Ross Thomas, the hospital's chief of staff, said many doctors who located in small towns to escape the stresses of large urban practices now feel that they are working too hard to enjoy their new settings. As well, lower fees and the doctor shortage are scaring off medical-school graduates.

"How do you get people to come here if somewhere else is offering them more money?" Dr. Thomas asked. "The money is not the only thing. But the financial aspect is important. When you have a situation where it is hard to recruit people and you have a physician shortage, that unfortunately becomes the critical thing."

So far, Mr. Lord has maintained that the province can't afford the increase the physicians demand and is successfully recruiting doctors through the use of relocation grants of as much as $40,000.
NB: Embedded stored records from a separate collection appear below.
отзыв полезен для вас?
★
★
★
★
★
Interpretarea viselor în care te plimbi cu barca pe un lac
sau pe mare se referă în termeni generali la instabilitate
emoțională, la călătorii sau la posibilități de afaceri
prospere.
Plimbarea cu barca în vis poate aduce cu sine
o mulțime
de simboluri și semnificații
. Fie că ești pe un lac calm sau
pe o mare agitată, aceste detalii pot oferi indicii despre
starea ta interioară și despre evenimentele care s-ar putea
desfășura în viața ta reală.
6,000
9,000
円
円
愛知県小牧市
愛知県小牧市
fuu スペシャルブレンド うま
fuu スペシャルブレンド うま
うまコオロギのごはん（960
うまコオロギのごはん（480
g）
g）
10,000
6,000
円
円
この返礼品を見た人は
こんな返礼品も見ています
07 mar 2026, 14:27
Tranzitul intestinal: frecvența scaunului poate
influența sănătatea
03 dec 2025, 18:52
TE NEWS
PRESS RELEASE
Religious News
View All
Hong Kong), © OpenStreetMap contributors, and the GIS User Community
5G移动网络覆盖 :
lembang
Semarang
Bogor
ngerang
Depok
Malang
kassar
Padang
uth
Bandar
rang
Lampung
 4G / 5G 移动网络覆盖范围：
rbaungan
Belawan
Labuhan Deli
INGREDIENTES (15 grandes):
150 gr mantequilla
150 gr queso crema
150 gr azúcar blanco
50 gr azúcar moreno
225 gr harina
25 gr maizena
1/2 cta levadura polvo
But on the first day of the walkout it appeared that the doctors had public sympathy on their side -- even patients who battled snowdrifts to wait for medical care at emergency rooms.

Eugene LeBlanc of Memramcook suffered stomach pains early yesterday and phoned his local clinic, only to be told the doctor wasn't working.

He drove about 20 minutes to the Sackville hospital and waited calmly to see the doctor on duty.

Mr. LeBlanc pointed to the fact that the Tories are spending money on hiring a consultant to find a new logo for the province.

"I think Bernard Lord should take the money he's spending to change the logo of New Brunswick and use it to pay the doctors," he said.